> Task to carry out
Count the lines in the rows below that contain the string "What", and reply with that number alone.

▬▬▬▬▬▬▬▬▬▬

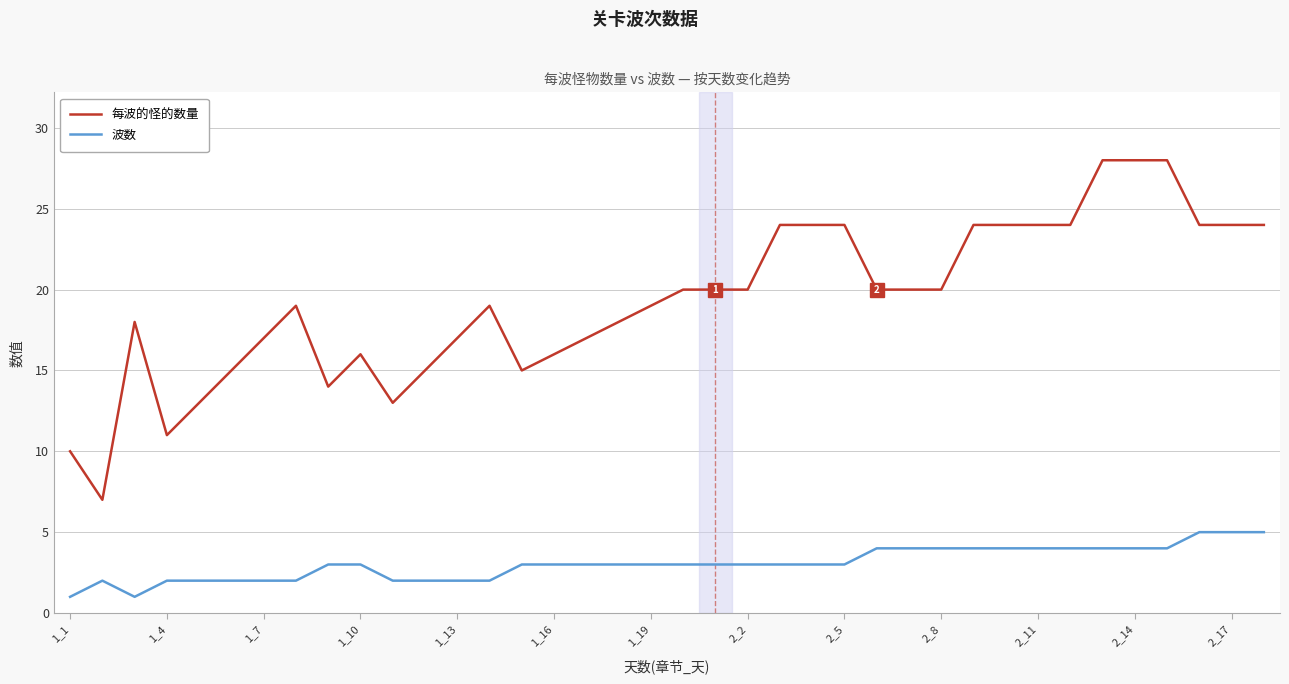

What is the difference between the maximum and minimum values in the 波数 series?

4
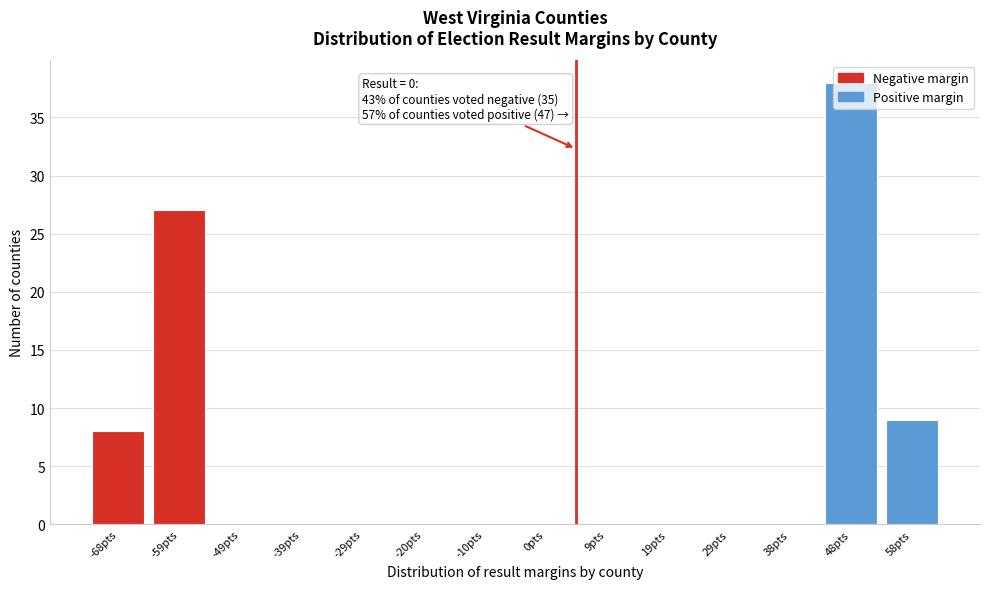

Between -49pts and -68pts, which is larger?

-68pts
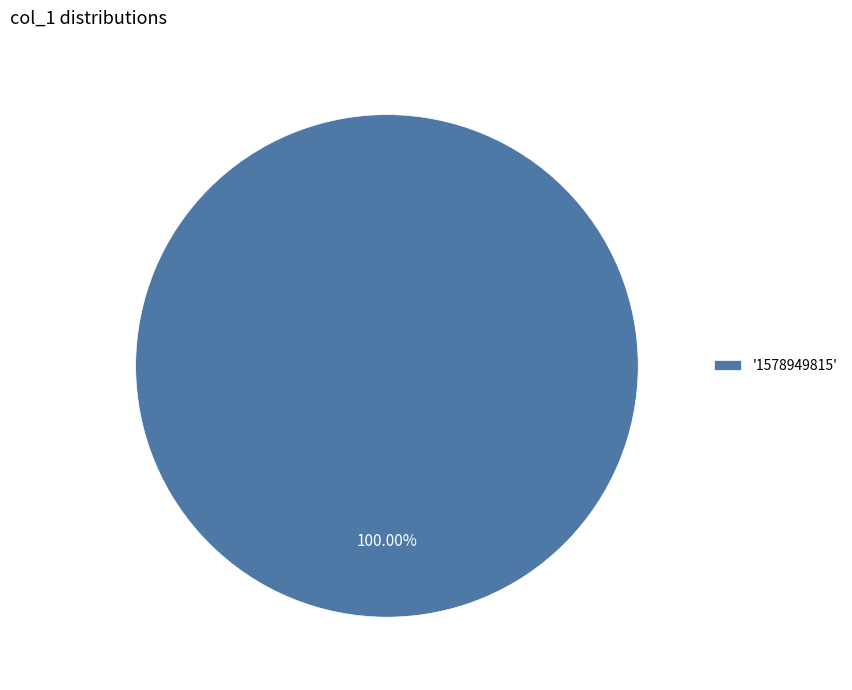

Is there any slice that represents more than half of the pie?

Yes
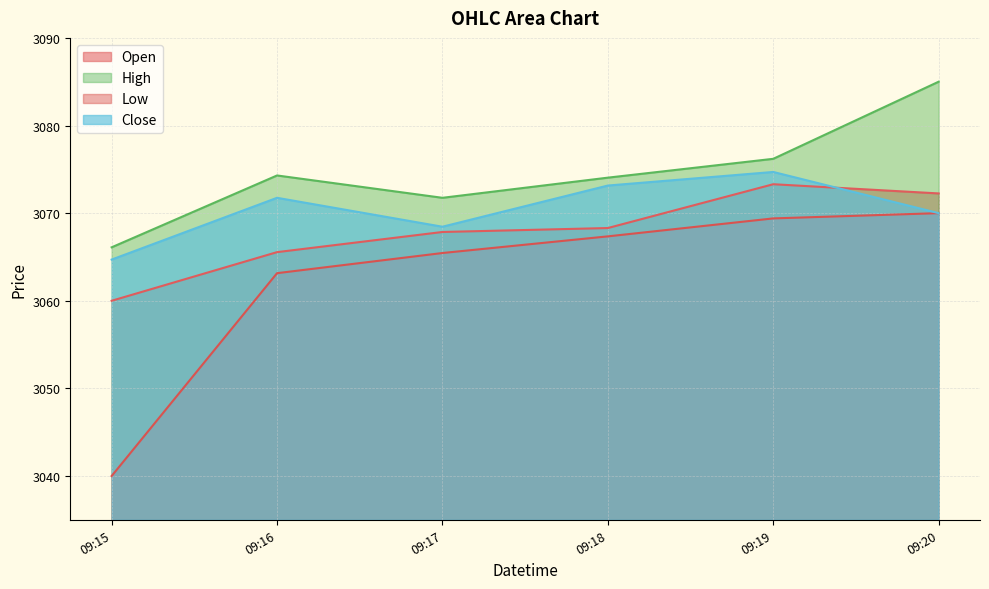

What is the minimum value shown in the chart?

3040.0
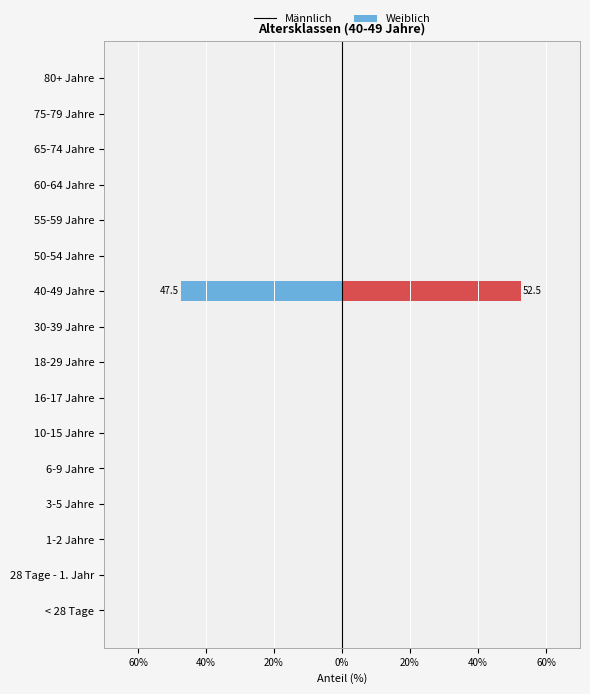

True or false: Männlich has a value of -31.0 at 30-39 Jahre.

False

▬▬▬▬▬▬▬▬▬▬

> Your response
2